19. SkillRouter observe (end of turn)

observe_skill_router_outcome feeds the turn’s StopReason back to the router, calling scorer.record(pick, outcome). EndTurn or ToolUse maps to TaskOutcome::Success. MaxTurns, error, or abort maps to TaskOutcome::Failure. TaskOutcome::Neutral leaves both alpha and beta unchanged.

20. Auto-skill observation (bootstrap.rs:1642)

observe_auto_skill feeds the turn trajectory to the Bucketer. The bucketer groups turns by normalised task signature: the input is lowercased, tokenised on whitespace and ASCII punctuation, stopwords and short tokens dropped, top-3 tokens by length taken, sorted and joined with -. Three consecutive successes on the same signature trigger a DraftTrigger, which fires the SkillDrafter. Any failure resets the streak for that signature bucket.

The SkillDrafter writes a candidate skill to $WAYLAND_HOME/skills/auto/<sig>/SKILL.md and a manifest.json alongside it (auto_drafted: true, needs_review: true, score: 0.7). The skill is also inserted into evolved_prompts in SQLite so the next session’s SkillRouter hydrates it as a seed pair at boot.
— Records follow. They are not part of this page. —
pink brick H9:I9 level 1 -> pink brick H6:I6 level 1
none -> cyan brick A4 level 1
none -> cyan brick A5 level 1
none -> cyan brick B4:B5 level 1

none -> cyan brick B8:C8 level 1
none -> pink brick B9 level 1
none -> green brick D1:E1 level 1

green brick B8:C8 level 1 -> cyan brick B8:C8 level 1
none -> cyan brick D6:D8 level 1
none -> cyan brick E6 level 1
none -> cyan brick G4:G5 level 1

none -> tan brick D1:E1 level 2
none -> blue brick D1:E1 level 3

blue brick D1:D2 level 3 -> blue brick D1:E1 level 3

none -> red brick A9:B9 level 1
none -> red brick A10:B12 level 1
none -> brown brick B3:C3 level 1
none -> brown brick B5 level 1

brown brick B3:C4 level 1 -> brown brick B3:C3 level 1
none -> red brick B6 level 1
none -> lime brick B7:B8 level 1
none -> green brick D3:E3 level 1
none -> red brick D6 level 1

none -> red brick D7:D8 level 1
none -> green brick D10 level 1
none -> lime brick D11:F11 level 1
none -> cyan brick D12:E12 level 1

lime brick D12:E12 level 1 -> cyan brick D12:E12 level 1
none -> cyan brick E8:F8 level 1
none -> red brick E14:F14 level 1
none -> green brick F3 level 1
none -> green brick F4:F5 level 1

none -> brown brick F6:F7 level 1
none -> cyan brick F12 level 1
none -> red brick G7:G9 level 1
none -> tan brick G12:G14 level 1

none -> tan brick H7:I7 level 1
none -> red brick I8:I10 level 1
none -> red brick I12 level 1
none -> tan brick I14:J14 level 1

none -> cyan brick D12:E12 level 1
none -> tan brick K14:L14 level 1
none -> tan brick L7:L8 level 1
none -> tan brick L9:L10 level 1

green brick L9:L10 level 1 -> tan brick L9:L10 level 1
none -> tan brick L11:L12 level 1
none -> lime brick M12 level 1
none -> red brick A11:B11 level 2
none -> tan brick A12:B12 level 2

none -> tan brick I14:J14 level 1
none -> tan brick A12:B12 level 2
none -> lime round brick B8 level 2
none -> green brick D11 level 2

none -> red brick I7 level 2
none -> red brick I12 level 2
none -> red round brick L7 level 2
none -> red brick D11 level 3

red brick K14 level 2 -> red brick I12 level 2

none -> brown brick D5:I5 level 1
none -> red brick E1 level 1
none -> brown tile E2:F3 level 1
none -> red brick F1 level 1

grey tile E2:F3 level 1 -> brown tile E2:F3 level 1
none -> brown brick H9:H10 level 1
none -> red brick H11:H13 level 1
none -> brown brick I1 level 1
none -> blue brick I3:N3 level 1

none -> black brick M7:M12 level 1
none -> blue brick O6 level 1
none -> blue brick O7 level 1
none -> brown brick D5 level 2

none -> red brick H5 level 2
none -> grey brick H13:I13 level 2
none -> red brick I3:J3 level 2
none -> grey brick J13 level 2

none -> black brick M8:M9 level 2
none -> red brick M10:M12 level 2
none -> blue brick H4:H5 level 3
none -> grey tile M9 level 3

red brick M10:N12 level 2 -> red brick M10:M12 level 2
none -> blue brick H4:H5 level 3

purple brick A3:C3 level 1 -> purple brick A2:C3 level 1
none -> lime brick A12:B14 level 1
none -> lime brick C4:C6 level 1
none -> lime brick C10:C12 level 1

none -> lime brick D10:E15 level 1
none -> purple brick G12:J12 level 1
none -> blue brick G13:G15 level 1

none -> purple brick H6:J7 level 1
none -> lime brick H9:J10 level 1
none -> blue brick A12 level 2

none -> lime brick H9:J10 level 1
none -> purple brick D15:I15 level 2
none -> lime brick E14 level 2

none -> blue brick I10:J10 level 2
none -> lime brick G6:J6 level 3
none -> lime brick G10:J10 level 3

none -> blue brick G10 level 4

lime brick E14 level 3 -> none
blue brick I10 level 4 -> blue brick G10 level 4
The drafter is installed only when a real Db handle is present (bootstrap.rs:1663). The bucketer always runs.

Session end

When the loop exits for any reason (EndTurn, MaxTurns, error, cancel), session-end hooks fire and save_session is called. The WAL is merged on the next load.

Configuration reference

Key or flag	Default	Effect
`--max-turns <N>`	none (budget/context backstops apply)	Cap the loop at N iterations.
`--auto-approve`	off	Skip approval prompts for all tool calls.
`--force` / `--yolo`	off	Bypass tool gates entirely.
`--compaction <off\|safe\|full>`	`safe`	Context compaction level.
`--resume <id>`	(none)	Load a previous session by ID.
`--resume-latest`	(none)	Load the most-recent session.
`max_turns` (TOML)	none	Same as `--max-turns`, set in config.
`auto_approve` (TOML)	false	Same as `--auto-approve`, set in config.
`compact.level` (TOML)	`safe`	Compaction level.
`WAYLAND_HOME`	`~/.wayland`	Base directory for skills, logs, evolved prompts.